This is the situation currently unfolding in Georgia. The countrys ruling political coalition, Kartuli Otsneba (Georgian Dream), is pursuing a policy of religious nationalism and social conservatism that brings Georgia in step with the social policies of Putin and the head of the Russian Orthodox Church, Patriarch Kirill of Moscow.
More secular Georgians, and those who favour closer relations with the EU and Nato, fear a creeping Russification of society. These fears were crystallised when the government tried to pass the so-called foreign agents law in March 2023, sparking widespread protest on the streets of the countrys capital, Tbilisi.
The proposed legislation was modelled on a Russian law designed to limit the amount of funding that NGOs and other externally funded organisations could accept. Opposition to this measure was fuelled by a fear that its passing would enable the Georgian government to outlaw cultural and social projects deemed incompatible with Georgian values. This would potentially lead to increased harassment of anyone from the LGBTQ+ community to single parents to vegans and vegetarians.
It was also widely believed that other elements of Russian legislation would follow if this first law was enacted. Taken aback by the strength of public feeling, the bill was withdrawn in May 2023. But suspicions that Russia is influencing the actions of a number of Georgian politicians have remained.
The crackdown on culture began when Thea Tsukuliani was named minister of culture, sport and youth in March 2021. Previously, Tsukuliani had been the minister of justice and not shown any apparent interest in Georgian history and culture.
Upon her appointment, Tsukuliani announced that instead of being based in the usual ministry office, she was going to install herself in a suite at the Georgian National Museum in Tbilisi. She reportedly had her eye on a wing of the museum that had recently been reopened as the natural history gallery.
This collection had not been publicly available for some years, so the curatorial staff fought the suggestion that it would be closed again almost immediately. Instead, Tsukuliani took the same suite on another floor, thereby dispossessing the National Geographic team who had signed a contract for that space.
In this way, I was made aware of the situation in Georgia long before it gained wider attention. I received a message from a colleague telling me that a project I was running with the Georgian National Museum could no longer host educational events for schoolchildren, as the room we had just refurbished had become an emergency office for National Geographic staff.
Then, on May 24 2022, the cultural purge began and 22 staff members were fired. The 22 had one thing in common: they had expressed disquiet about the apparent politicisation of Georgian cultural heritage, and argued that archaeology and related disciplines should not be controlled by Georgian Dream.
Those who were dismissed were followed by waves of their colleagues administrators and accountants were targeted as well as researchers, archaeologists and curatorial staff. By September 2022, more than 70 members of staff at the Georgian National Museum had lost their positions. Anyone who dared to speak up in solidarity was informed they were failing in their work duties and dismissed with immediate effect.

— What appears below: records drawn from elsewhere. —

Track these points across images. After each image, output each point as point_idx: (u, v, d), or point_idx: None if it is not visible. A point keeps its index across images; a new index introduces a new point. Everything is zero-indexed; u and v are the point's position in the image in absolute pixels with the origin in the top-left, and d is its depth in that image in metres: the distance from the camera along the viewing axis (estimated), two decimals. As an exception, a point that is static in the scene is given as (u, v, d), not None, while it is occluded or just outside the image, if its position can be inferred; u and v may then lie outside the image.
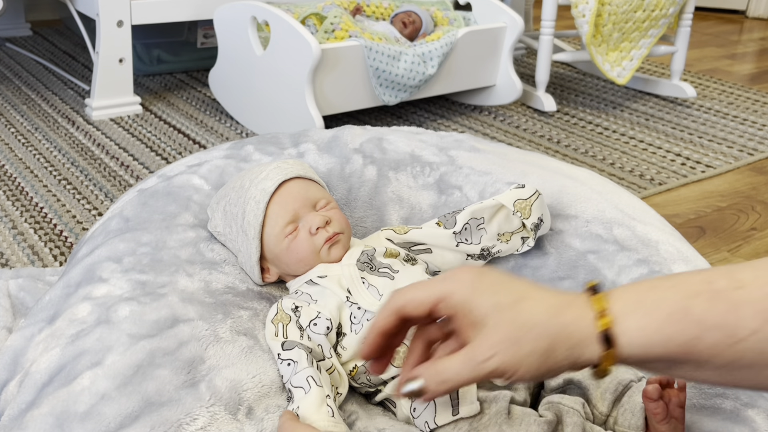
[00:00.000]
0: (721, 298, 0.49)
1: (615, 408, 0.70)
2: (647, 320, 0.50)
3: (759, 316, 0.48)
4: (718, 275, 0.50)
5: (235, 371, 0.71)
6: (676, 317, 0.49)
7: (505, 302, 0.52)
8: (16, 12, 2.50)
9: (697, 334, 0.49)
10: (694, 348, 0.49)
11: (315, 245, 0.82)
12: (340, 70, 1.68)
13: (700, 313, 0.49)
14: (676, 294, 0.50)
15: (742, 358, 0.49)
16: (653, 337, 0.50)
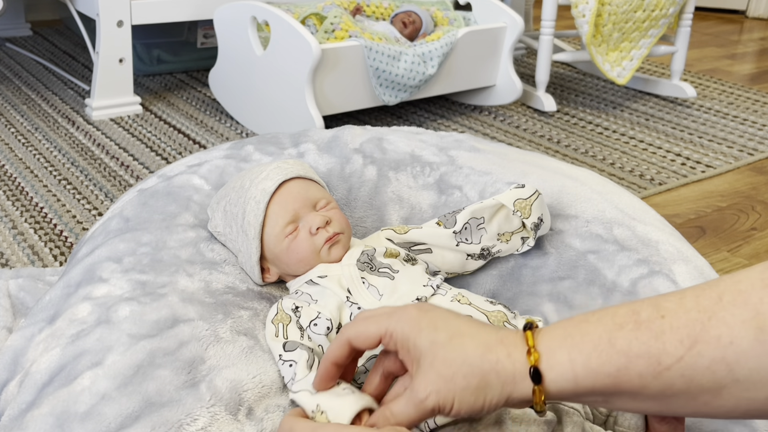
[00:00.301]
0: (644, 327, 0.50)
1: (615, 408, 0.70)
2: (574, 354, 0.51)
3: (682, 343, 0.48)
4: (644, 306, 0.51)
5: (235, 371, 0.71)
6: (601, 349, 0.51)
7: (440, 340, 0.54)
8: (16, 12, 2.50)
9: (624, 364, 0.50)
10: (623, 378, 0.50)
11: (315, 245, 0.82)
12: (340, 70, 1.68)
13: (625, 344, 0.50)
14: (602, 327, 0.51)
15: (672, 386, 0.49)
16: (581, 371, 0.51)
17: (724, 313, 0.48)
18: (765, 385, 0.47)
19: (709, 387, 0.48)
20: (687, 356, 0.48)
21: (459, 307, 0.75)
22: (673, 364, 0.48)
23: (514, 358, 0.53)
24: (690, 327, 0.48)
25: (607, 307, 0.54)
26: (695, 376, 0.48)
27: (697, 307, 0.49)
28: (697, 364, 0.48)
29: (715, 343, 0.47)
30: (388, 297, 0.77)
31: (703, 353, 0.48)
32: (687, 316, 0.49)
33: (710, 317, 0.48)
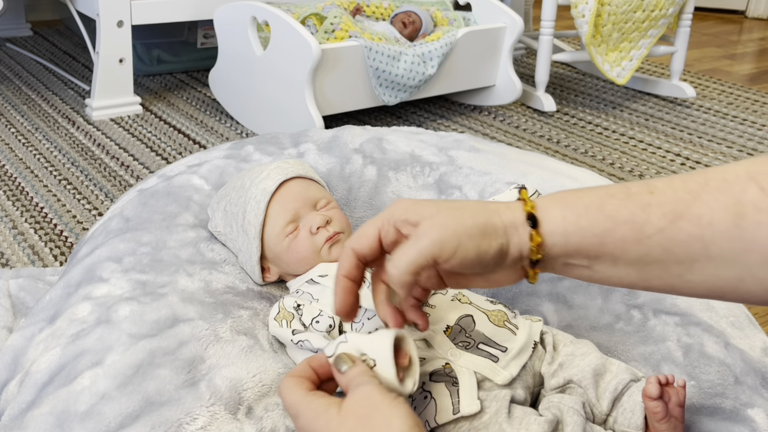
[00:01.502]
0: (633, 199, 0.54)
1: (615, 407, 0.70)
2: (566, 212, 0.56)
3: (665, 217, 0.53)
4: (636, 184, 0.56)
5: (235, 370, 0.72)
6: (591, 211, 0.55)
7: (442, 205, 0.58)
8: (16, 12, 2.50)
9: (610, 227, 0.54)
10: (607, 240, 0.55)
11: (315, 244, 0.82)
12: (340, 70, 1.68)
13: (613, 210, 0.55)
14: (594, 194, 0.56)
15: (650, 254, 0.54)
16: (571, 228, 0.56)
17: (708, 197, 0.52)
18: (732, 266, 0.51)
19: (683, 259, 0.53)
20: (668, 229, 0.53)
21: (459, 305, 0.75)
22: (655, 233, 0.53)
23: (513, 208, 0.58)
24: (675, 204, 0.53)
25: (601, 185, 0.58)
26: (673, 247, 0.53)
27: (684, 188, 0.53)
28: (677, 237, 0.52)
29: (696, 221, 0.52)
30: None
31: (683, 228, 0.52)
32: (674, 195, 0.53)
33: (695, 198, 0.52)
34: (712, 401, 0.73)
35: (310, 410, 0.56)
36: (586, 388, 0.71)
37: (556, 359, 0.74)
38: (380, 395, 0.55)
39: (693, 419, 0.72)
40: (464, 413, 0.67)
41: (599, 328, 0.83)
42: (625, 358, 0.79)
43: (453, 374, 0.69)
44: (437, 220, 0.57)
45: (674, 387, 0.67)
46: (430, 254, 0.56)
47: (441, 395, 0.69)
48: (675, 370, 0.76)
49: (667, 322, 0.81)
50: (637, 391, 0.70)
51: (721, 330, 0.80)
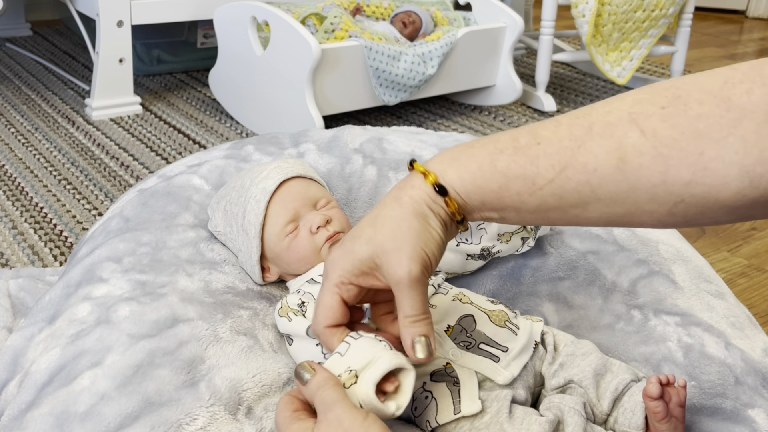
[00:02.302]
0: (522, 152, 0.57)
1: (615, 407, 0.70)
2: (462, 173, 0.59)
3: (553, 168, 0.56)
4: (523, 133, 0.58)
5: (234, 371, 0.71)
6: (485, 169, 0.58)
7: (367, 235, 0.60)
8: (16, 12, 2.50)
9: (504, 183, 0.58)
10: (504, 195, 0.58)
11: (316, 244, 0.82)
12: (340, 70, 1.68)
13: (504, 166, 0.57)
14: (485, 151, 0.58)
15: (546, 202, 0.57)
16: (470, 187, 0.59)
17: (592, 143, 0.54)
18: (621, 204, 0.55)
19: (576, 203, 0.56)
20: (557, 179, 0.56)
21: (460, 305, 0.75)
22: (545, 185, 0.56)
23: (419, 187, 0.60)
24: (561, 154, 0.55)
25: (490, 135, 0.60)
26: (564, 194, 0.56)
27: (569, 136, 0.55)
28: (566, 185, 0.56)
29: (582, 169, 0.55)
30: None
31: (571, 177, 0.55)
32: (560, 144, 0.56)
33: (579, 146, 0.55)
34: (712, 401, 0.73)
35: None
36: (587, 388, 0.71)
37: (556, 359, 0.74)
38: (351, 419, 0.56)
39: (693, 419, 0.72)
40: (465, 413, 0.67)
41: (600, 328, 0.83)
42: (626, 358, 0.79)
43: (454, 374, 0.69)
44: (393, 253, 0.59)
45: (675, 387, 0.67)
46: (421, 280, 0.59)
47: (442, 395, 0.69)
48: (675, 371, 0.76)
49: (668, 323, 0.81)
50: (637, 391, 0.70)
51: (721, 330, 0.80)
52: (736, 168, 0.51)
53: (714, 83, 0.53)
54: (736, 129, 0.51)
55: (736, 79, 0.52)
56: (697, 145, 0.52)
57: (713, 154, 0.51)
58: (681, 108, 0.52)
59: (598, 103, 0.57)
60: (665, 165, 0.52)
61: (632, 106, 0.54)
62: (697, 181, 0.52)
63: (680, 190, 0.53)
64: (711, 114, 0.52)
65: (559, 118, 0.58)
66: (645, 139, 0.53)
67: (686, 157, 0.52)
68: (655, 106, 0.53)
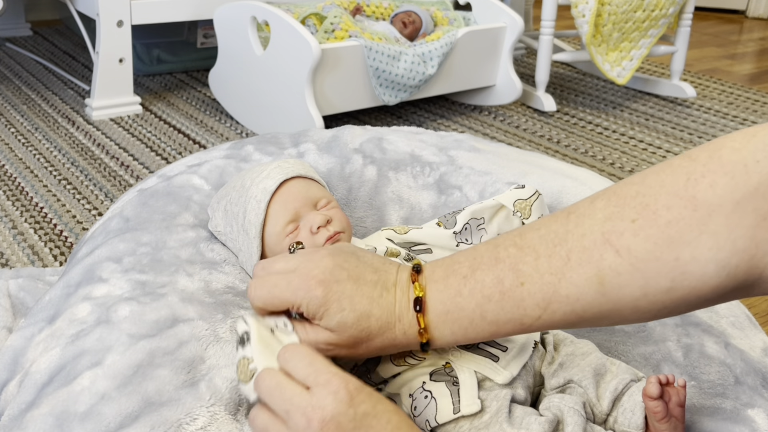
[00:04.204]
0: (507, 297, 0.59)
1: (615, 407, 0.70)
2: (455, 328, 0.62)
3: (539, 306, 0.58)
4: (506, 270, 0.60)
5: (235, 371, 0.71)
6: (476, 323, 0.61)
7: (348, 320, 0.62)
8: (16, 12, 2.50)
9: (495, 330, 0.61)
10: (497, 336, 0.62)
11: (316, 244, 0.82)
12: (340, 70, 1.68)
13: (494, 316, 0.60)
14: (474, 302, 0.60)
15: (537, 330, 0.61)
16: (461, 339, 0.63)
17: (572, 273, 0.57)
18: (607, 319, 0.58)
19: (564, 327, 0.60)
20: (544, 315, 0.59)
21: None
22: (533, 322, 0.59)
23: (409, 335, 0.63)
24: (544, 291, 0.58)
25: (475, 268, 0.61)
26: (553, 325, 0.60)
27: (549, 269, 0.58)
28: (553, 318, 0.59)
29: (565, 301, 0.57)
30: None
31: (556, 311, 0.58)
32: (541, 280, 0.58)
33: (560, 279, 0.57)
34: (712, 401, 0.73)
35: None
36: (587, 388, 0.71)
37: (556, 359, 0.74)
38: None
39: (693, 419, 0.72)
40: (465, 413, 0.67)
41: (599, 328, 0.83)
42: (626, 358, 0.79)
43: (453, 374, 0.69)
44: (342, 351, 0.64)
45: (675, 387, 0.67)
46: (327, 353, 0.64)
47: (441, 395, 0.69)
48: (675, 371, 0.76)
49: (667, 323, 0.81)
50: (637, 391, 0.70)
51: (721, 330, 0.80)
52: (713, 265, 0.52)
53: (677, 183, 0.54)
54: (706, 226, 0.52)
55: (697, 173, 0.53)
56: (671, 252, 0.53)
57: (688, 257, 0.53)
58: (651, 217, 0.54)
59: (571, 222, 0.58)
60: (644, 279, 0.54)
61: (604, 224, 0.56)
62: (677, 286, 0.54)
63: (662, 297, 0.55)
64: (680, 217, 0.53)
65: (535, 245, 0.59)
66: (621, 259, 0.54)
67: (663, 267, 0.53)
68: (625, 220, 0.55)
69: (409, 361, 0.72)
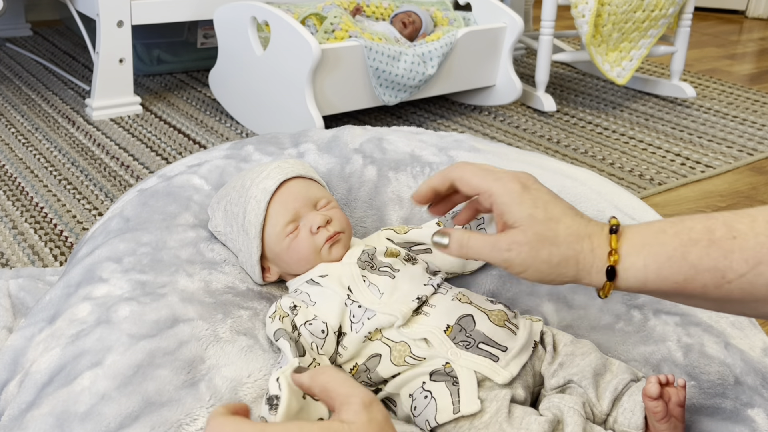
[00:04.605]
0: (716, 245, 0.56)
1: (615, 407, 0.70)
2: (649, 261, 0.58)
3: (747, 262, 0.55)
4: (718, 224, 0.57)
5: (235, 370, 0.72)
6: (674, 260, 0.57)
7: (538, 216, 0.61)
8: (16, 12, 2.50)
9: (692, 275, 0.57)
10: (688, 286, 0.57)
11: (316, 244, 0.82)
12: (340, 70, 1.68)
13: (696, 259, 0.57)
14: (678, 240, 0.58)
15: (730, 295, 0.57)
16: (652, 276, 0.58)
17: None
18: None
19: (762, 298, 0.56)
20: (749, 274, 0.55)
21: (459, 305, 0.75)
22: (736, 279, 0.56)
23: (596, 254, 0.60)
24: (757, 249, 0.55)
25: (683, 219, 0.59)
26: (753, 290, 0.55)
27: (766, 231, 0.55)
28: (757, 281, 0.55)
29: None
30: (388, 296, 0.77)
31: (763, 272, 0.54)
32: (756, 239, 0.55)
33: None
34: (712, 401, 0.73)
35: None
36: (586, 387, 0.71)
37: (556, 359, 0.74)
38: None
39: (693, 419, 0.72)
40: (464, 413, 0.67)
41: (599, 328, 0.83)
42: (625, 358, 0.79)
43: (453, 374, 0.69)
44: (523, 249, 0.61)
45: (674, 387, 0.67)
46: (502, 265, 0.62)
47: (441, 395, 0.69)
48: (675, 370, 0.76)
49: (667, 322, 0.81)
50: (637, 391, 0.70)
51: (721, 330, 0.80)
52: None
53: None
54: None
55: None
56: None
57: None
58: None
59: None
60: None
61: None
62: None
63: None
64: None
65: (753, 212, 0.57)
66: None
67: None
68: None
69: (409, 361, 0.72)
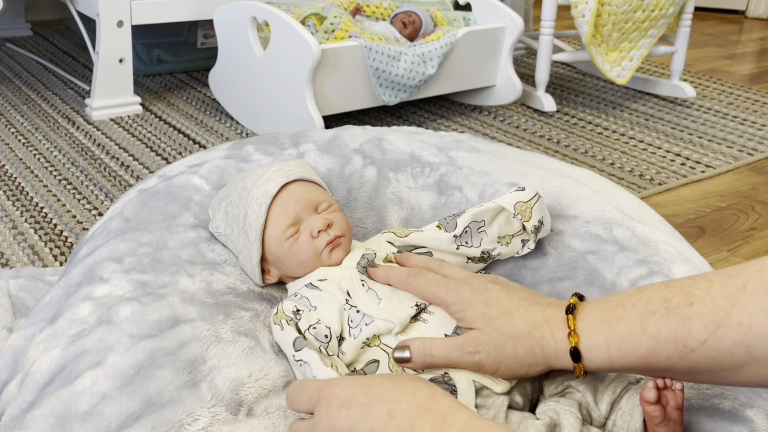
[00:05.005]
0: (673, 313, 0.56)
1: (613, 411, 0.70)
2: (609, 339, 0.59)
3: (706, 328, 0.54)
4: (675, 292, 0.57)
5: (236, 371, 0.72)
6: (634, 334, 0.57)
7: (492, 315, 0.64)
8: (16, 12, 2.50)
9: (653, 347, 0.57)
10: (652, 359, 0.57)
11: (316, 248, 0.82)
12: (340, 70, 1.68)
13: (655, 330, 0.56)
14: (635, 313, 0.58)
15: (697, 365, 0.56)
16: (615, 353, 0.59)
17: (747, 300, 0.53)
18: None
19: (729, 365, 0.54)
20: (710, 339, 0.54)
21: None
22: (698, 346, 0.55)
23: (557, 337, 0.61)
24: (715, 313, 0.54)
25: (641, 290, 0.59)
26: (717, 356, 0.54)
27: (722, 294, 0.54)
28: (720, 346, 0.54)
29: (736, 328, 0.53)
30: (387, 301, 0.77)
31: (725, 337, 0.53)
32: (713, 303, 0.54)
33: (733, 304, 0.53)
34: (710, 402, 0.73)
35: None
36: (584, 392, 0.71)
37: (555, 362, 0.74)
38: None
39: (692, 420, 0.72)
40: (463, 416, 0.67)
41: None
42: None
43: (452, 382, 0.69)
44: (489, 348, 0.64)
45: (672, 390, 0.67)
46: (473, 368, 0.65)
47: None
48: (675, 371, 0.76)
49: (667, 323, 0.81)
50: (635, 394, 0.70)
51: (720, 331, 0.80)
52: None
53: None
54: None
55: None
56: None
57: None
58: None
59: (750, 261, 0.55)
60: None
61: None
62: None
63: None
64: None
65: (710, 276, 0.56)
66: None
67: None
68: None
69: (408, 370, 0.72)
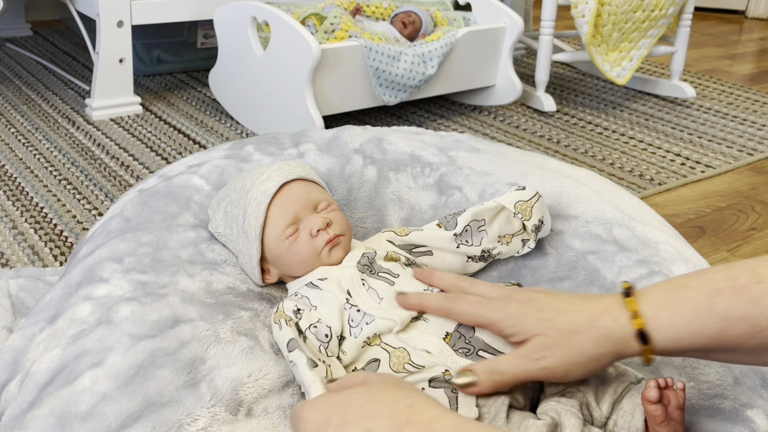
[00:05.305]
0: (742, 293, 0.54)
1: (615, 410, 0.70)
2: (676, 319, 0.57)
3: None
4: (740, 272, 0.55)
5: (235, 371, 0.72)
6: (703, 314, 0.56)
7: (548, 317, 0.61)
8: (16, 12, 2.50)
9: (723, 327, 0.55)
10: (722, 339, 0.55)
11: (316, 247, 0.82)
12: (340, 70, 1.68)
13: (724, 309, 0.55)
14: (701, 292, 0.56)
15: (766, 343, 0.54)
16: (683, 333, 0.57)
17: None
18: None
19: None
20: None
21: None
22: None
23: (621, 323, 0.59)
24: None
25: (702, 271, 0.58)
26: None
27: None
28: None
29: None
30: (387, 301, 0.77)
31: None
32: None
33: None
34: (711, 402, 0.73)
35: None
36: (585, 391, 0.71)
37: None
38: None
39: (692, 420, 0.72)
40: (463, 416, 0.67)
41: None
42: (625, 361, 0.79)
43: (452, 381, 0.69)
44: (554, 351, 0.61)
45: (674, 390, 0.67)
46: (543, 375, 0.62)
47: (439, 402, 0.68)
48: (674, 372, 0.77)
49: (667, 323, 0.81)
50: (636, 394, 0.70)
51: (720, 331, 0.80)
52: None
53: None
54: None
55: None
56: None
57: None
58: None
59: None
60: None
61: None
62: None
63: None
64: None
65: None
66: None
67: None
68: None
69: (408, 368, 0.72)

This quickly began to affect international research partners. For example, archaeologists arrived in Georgia to find there were no permits for excavation, as the staff of the issuing body had also been reorganised. Within a few months, the threat had spread to other cultural professionals, such as those in the theatre and film industries.
The sacked museum staff unionised and captured the attention of the national media. In August 2022, when the first cases for wrongful dismissal came to court, the Ministry of Culture was deemed to have fired staff unlawfully from the Georgian National Museum and other galleries and museums.
Good news, you might think but you would be wrong. In each case so far, the state has been told to pay the employee several months wages in compensation. But the Ministry of Culture has not been required to reinstate the worker to their former role, meaning that generations of institutional and specialist knowledge has been lost.
Many octogenarians had stayed on long beyond retirement to bridge the gap of the lost generations who fled post-communist Georgia for the US or Europe. They had been working for less than 50 a month to pass on their knowledge to a new generation: the born frees who have never experienced communism.
The older group had, over the past decade, started to believe they could entrust their work to this new generation. But it was the oldest and youngest who appeared to be especially targeted by this purge.
Georgians will head to the polls again in November 2024 to elect a new government. Georgian Dream, which has been leading a governing coalition since 2012, is seeking to extend its mandate.
Colleagues of mine who are still in place in the Georgian National Museum are torn between hope that their ordeal will soon be over, and despondency that Georgian Dream appears on track to remain in power. If it wins again, the feeling in Georgia is that nothing will hold back the creeping Russification of Georgian society that this cultural censorship is facilitating.
Right now, Georgian academics, writers, museum staff and filmmakers seem united in agreeing that their best hope lies in a Ukrainian victory that weakens Russia and, as a result, dilutes its stranglehold on the Georgian ruling class.